_What the task requires:_
Locate every line in the records below that contains the word "Alternativa" and copy each of those lines. Treat uppercase and lowercase letters as different.

(Information supplied)

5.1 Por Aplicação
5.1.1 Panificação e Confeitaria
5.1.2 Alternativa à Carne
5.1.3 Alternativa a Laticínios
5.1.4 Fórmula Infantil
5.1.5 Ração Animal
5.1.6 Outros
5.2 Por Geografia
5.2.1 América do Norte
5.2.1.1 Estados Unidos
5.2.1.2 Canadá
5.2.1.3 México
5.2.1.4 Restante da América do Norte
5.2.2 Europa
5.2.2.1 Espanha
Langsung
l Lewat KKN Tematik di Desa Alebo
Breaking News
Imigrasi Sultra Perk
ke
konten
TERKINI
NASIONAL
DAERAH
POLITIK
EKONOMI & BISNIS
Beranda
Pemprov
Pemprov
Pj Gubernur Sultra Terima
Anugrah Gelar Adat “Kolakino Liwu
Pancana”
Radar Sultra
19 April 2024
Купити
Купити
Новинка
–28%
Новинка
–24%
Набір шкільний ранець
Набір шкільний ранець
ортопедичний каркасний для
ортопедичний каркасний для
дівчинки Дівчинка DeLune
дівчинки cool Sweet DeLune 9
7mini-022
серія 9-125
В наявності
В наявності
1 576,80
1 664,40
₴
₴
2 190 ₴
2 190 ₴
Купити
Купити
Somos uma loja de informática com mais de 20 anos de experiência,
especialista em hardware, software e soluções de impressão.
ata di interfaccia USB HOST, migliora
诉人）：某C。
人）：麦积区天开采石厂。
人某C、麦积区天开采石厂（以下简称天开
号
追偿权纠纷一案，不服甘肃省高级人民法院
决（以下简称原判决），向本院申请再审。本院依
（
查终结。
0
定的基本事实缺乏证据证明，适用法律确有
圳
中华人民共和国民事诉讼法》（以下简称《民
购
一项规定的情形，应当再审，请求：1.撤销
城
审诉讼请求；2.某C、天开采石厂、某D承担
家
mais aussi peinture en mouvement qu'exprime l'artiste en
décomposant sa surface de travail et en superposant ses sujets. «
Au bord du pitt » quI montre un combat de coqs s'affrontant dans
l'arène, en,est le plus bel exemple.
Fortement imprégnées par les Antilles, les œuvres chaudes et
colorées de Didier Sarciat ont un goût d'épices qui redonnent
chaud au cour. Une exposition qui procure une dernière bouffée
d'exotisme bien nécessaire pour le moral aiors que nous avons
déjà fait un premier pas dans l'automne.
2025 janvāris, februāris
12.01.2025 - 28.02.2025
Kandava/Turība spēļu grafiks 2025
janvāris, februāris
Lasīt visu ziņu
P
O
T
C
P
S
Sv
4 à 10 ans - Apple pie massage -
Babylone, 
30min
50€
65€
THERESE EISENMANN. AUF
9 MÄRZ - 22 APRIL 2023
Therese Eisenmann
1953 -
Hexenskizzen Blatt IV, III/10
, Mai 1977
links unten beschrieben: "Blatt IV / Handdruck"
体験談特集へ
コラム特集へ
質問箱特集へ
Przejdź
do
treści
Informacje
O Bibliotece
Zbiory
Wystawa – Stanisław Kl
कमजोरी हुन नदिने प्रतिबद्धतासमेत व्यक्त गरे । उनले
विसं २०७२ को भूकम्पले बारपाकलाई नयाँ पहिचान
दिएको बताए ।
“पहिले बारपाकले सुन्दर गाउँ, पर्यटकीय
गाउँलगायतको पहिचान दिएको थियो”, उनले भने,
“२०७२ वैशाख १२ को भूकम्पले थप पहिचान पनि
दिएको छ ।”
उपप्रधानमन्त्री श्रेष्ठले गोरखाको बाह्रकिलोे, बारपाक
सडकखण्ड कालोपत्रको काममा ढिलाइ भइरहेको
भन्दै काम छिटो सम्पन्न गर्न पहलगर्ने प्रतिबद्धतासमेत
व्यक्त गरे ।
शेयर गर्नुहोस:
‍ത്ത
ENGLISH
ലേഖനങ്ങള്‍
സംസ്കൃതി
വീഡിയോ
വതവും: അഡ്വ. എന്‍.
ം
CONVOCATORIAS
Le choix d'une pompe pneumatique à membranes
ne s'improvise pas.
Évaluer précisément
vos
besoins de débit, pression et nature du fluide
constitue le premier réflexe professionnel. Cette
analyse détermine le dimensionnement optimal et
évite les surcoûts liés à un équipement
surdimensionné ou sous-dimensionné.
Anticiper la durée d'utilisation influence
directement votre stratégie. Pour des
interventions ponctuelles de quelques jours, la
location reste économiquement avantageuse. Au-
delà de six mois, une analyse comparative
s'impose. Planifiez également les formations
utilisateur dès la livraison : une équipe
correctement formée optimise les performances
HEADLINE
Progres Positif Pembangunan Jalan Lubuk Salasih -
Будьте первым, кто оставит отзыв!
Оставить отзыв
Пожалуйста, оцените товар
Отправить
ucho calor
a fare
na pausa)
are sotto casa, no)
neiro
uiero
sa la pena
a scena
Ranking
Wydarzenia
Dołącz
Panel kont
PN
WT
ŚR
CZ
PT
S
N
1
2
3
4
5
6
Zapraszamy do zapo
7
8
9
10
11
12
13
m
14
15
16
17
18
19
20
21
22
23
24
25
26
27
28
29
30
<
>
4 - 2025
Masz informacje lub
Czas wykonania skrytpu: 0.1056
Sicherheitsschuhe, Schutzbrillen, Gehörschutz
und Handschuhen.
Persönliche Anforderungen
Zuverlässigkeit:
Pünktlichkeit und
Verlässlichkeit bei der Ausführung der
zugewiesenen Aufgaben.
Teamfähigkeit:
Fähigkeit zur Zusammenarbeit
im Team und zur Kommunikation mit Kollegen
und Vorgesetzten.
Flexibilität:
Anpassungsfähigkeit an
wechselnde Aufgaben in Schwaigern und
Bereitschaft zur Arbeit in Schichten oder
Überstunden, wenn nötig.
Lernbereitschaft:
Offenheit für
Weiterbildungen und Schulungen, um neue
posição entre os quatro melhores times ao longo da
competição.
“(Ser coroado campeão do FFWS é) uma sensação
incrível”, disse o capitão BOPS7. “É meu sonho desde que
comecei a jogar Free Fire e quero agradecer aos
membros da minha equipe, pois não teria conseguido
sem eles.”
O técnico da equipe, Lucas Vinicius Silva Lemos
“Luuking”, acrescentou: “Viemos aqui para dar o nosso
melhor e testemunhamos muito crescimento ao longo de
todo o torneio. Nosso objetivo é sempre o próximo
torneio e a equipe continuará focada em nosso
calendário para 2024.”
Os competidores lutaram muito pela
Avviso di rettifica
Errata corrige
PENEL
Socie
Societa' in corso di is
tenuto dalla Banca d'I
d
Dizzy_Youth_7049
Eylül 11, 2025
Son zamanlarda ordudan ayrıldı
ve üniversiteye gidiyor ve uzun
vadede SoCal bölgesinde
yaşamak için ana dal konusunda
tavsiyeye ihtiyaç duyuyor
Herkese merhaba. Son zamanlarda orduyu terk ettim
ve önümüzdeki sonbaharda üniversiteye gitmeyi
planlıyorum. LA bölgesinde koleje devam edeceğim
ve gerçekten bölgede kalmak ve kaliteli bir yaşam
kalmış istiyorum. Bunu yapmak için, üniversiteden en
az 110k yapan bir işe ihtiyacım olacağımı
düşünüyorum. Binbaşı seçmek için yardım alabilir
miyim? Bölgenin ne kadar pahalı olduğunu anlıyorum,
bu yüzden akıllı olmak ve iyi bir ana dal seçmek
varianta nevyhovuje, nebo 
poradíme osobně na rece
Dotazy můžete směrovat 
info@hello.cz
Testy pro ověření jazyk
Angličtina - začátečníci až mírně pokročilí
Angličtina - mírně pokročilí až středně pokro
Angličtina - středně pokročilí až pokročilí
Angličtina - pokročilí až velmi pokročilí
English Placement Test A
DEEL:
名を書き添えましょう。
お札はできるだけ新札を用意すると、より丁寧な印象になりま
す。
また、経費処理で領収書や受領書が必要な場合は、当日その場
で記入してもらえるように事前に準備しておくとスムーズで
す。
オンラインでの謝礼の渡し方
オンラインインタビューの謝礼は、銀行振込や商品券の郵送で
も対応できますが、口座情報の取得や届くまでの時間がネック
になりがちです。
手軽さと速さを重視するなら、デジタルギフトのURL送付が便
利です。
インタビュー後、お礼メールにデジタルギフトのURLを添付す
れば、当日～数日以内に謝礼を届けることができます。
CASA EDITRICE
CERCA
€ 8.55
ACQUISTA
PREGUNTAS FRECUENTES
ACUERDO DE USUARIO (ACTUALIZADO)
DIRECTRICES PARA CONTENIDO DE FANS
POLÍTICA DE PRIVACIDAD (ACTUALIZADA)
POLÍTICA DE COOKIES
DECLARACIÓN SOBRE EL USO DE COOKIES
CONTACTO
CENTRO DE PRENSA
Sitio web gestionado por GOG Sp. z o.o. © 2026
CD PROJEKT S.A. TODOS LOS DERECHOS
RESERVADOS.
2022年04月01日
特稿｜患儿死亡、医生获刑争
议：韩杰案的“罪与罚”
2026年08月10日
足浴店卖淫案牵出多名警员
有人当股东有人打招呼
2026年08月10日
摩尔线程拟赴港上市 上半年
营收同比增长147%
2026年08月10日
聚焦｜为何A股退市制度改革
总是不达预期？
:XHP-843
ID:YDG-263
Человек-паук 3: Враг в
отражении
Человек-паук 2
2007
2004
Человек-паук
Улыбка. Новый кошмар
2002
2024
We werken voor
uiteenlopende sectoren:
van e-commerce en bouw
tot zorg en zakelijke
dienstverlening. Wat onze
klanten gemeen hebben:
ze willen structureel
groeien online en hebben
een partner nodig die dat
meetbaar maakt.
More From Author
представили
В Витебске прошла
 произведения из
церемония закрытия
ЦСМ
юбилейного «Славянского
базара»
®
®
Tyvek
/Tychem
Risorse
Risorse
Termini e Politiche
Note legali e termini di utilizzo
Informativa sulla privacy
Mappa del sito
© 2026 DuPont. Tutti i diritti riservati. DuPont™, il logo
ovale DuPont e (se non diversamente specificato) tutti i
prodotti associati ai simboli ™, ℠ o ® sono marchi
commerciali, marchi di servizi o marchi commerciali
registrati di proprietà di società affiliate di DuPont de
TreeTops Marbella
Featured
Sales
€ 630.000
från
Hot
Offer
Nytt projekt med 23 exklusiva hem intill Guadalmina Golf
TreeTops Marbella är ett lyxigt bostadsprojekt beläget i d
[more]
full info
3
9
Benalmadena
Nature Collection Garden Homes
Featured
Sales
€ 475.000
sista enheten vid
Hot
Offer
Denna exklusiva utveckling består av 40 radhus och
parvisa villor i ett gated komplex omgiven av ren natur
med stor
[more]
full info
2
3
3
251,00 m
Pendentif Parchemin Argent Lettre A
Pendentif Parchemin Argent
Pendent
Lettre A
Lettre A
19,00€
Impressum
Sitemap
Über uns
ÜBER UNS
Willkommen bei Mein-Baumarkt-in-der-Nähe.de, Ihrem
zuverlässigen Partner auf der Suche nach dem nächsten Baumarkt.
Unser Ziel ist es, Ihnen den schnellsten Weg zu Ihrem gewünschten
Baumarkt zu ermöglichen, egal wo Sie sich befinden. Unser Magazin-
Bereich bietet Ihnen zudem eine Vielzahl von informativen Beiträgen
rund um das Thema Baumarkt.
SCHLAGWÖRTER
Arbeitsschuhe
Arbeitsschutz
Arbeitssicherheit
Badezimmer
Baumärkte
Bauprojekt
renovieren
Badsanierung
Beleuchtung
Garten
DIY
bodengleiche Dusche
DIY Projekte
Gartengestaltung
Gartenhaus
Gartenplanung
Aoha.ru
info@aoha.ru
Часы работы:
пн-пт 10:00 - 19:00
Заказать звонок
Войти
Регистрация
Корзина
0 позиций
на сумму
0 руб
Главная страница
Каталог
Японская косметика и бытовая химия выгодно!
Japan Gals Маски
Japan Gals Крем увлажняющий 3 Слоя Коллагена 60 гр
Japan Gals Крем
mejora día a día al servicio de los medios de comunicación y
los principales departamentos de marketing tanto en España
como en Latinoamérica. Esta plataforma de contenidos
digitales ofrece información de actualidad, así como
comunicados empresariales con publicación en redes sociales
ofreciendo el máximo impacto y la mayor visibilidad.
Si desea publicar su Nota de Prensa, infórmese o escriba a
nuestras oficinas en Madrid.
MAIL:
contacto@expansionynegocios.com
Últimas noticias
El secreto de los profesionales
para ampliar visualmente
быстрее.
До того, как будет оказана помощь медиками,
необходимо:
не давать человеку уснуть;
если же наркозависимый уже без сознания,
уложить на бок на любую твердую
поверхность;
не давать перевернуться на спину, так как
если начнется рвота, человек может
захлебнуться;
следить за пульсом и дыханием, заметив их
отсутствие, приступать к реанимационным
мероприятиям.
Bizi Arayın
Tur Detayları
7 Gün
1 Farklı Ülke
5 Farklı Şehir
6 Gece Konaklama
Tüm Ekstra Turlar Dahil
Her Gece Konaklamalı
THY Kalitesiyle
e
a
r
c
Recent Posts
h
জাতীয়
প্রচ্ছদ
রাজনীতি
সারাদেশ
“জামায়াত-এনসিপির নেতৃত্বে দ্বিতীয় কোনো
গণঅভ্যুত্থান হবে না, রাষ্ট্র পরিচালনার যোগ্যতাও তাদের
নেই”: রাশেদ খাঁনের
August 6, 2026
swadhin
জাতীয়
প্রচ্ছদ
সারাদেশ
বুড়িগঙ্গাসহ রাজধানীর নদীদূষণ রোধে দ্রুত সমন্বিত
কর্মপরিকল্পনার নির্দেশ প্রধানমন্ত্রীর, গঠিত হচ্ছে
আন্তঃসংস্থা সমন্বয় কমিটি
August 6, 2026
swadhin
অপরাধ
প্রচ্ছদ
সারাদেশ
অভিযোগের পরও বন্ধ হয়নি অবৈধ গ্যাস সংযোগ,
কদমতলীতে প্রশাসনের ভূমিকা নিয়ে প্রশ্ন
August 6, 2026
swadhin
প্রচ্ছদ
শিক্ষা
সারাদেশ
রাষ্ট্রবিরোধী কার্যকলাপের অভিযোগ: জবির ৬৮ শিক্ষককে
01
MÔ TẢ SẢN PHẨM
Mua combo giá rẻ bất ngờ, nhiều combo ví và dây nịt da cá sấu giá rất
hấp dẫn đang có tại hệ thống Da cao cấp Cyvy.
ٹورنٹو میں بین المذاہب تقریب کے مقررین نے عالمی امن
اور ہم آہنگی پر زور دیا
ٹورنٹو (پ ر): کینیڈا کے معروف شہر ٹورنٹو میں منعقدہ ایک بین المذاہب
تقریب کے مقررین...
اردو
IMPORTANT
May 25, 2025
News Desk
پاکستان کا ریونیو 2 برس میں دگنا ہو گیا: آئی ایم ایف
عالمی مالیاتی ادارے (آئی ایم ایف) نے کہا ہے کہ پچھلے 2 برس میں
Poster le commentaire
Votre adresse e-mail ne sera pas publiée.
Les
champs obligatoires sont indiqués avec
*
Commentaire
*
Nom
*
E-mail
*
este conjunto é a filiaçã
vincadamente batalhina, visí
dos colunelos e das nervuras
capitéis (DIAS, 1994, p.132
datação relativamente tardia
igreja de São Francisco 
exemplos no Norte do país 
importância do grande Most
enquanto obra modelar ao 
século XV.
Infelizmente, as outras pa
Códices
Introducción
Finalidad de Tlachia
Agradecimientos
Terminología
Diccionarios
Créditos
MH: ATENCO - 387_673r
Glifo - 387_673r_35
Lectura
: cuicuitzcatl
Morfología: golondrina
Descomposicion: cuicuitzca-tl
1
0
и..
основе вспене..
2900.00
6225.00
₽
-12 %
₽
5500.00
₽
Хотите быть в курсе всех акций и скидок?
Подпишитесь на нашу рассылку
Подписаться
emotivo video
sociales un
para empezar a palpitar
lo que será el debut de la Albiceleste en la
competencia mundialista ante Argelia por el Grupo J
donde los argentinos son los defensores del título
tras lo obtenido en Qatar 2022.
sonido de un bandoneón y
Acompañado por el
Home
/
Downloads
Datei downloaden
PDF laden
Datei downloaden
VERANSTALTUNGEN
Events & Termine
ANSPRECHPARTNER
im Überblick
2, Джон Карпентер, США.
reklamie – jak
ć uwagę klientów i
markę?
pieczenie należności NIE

(End Information supplied)

_Result of this exercise:_
5.1.2 Alternativa à Carne
5.1.3 Alternativa a Laticínios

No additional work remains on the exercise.